Q:  What will it cost to repair the Towers if the Phoenix Center is demolished?  Who will pay for the repairs?

A:  Over $17 million.  The Towers would seek reimbursement from the City and the County.

Q:  Why is it so important for the Ottawa Towers to have parking for its tenants?

A:   Having convenient, safe, stable, and well-lit parking is an integral amenity for visitors and tenants.
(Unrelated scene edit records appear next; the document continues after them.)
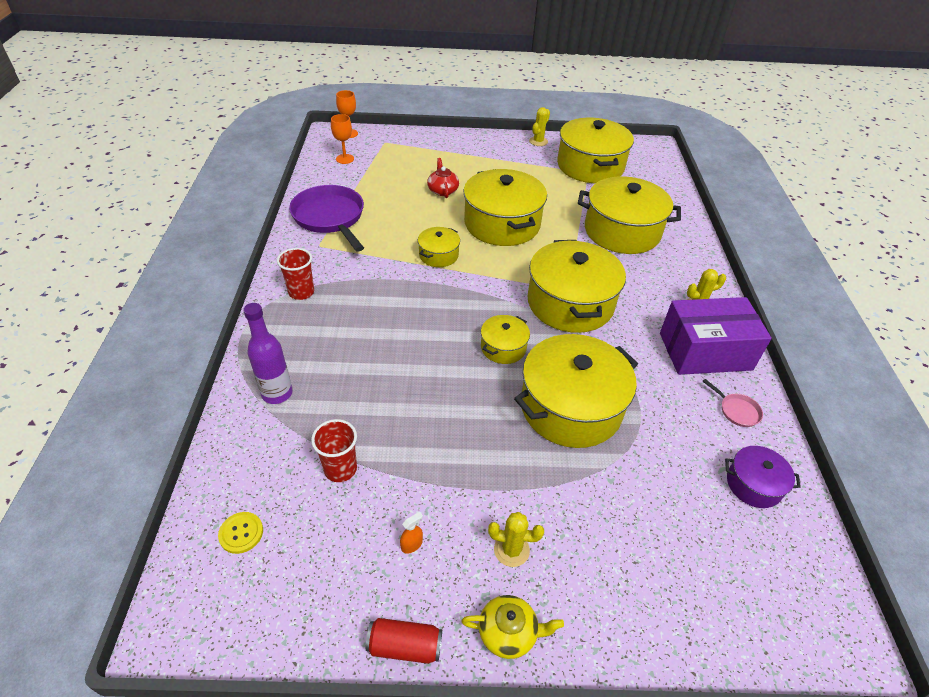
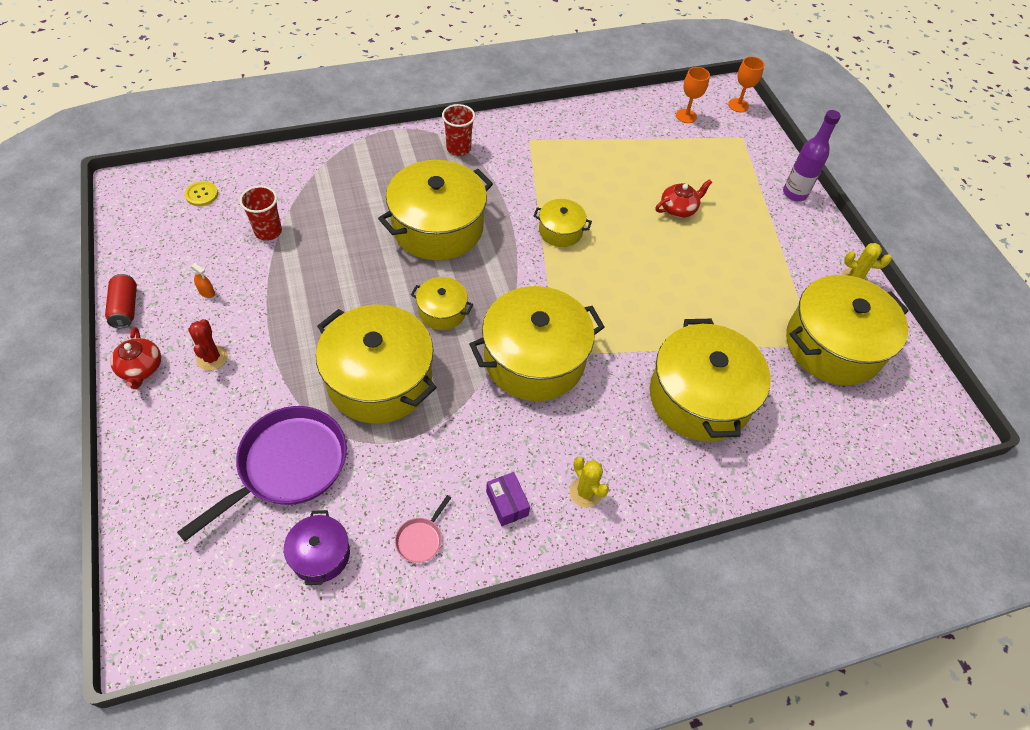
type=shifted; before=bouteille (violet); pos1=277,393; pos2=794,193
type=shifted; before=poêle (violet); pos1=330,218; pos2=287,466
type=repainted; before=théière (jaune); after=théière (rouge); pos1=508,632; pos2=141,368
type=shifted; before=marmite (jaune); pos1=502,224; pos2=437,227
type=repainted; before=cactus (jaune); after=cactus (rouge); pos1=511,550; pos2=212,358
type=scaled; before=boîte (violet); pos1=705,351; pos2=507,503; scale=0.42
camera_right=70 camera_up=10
One of the building’s tenants, the Michigan Department of Human Services, is frequented by victims of domestic abuse, who appreciate the privacy and security of the Phoenix Center parking garage.

 Q:  Why does the City of Pontiac want to have the Phoenix Center demolished?

A:  No reason or coherent rationale has been provided.

Q:  Where will Ottawa Tower tenants park if the garage is demolished?

A:  When fully leased, the Ottawa Towers will need 2,600 parking spots.  There is insufficient available land within a reasonable proximity to the Towers to provide a sufficient number of parking spaces for the Towers to be viable in the future.

A parking study by one of the country’s top urban planning firms concludes that at least a portion of the structure must remain if the Towers are to have sufficient parking.

The only available large parking facility in close proximity to the Ottawa Towers is Lot 9, which was transferred by the Emergency Manager to a private company, Warco Holdings.  Warco Holdings is 50% owned by the son in law of L. Brooks Patterson, the Oakland County Executive.

The City of Pontiac has a viable, attractive and increasing tenant and tax base with Ottawa Towers.  In a city that needs committed and caring business owners and tax-paying tenants, why do they wish to risk losing an important office complex such as Ottawa Towers?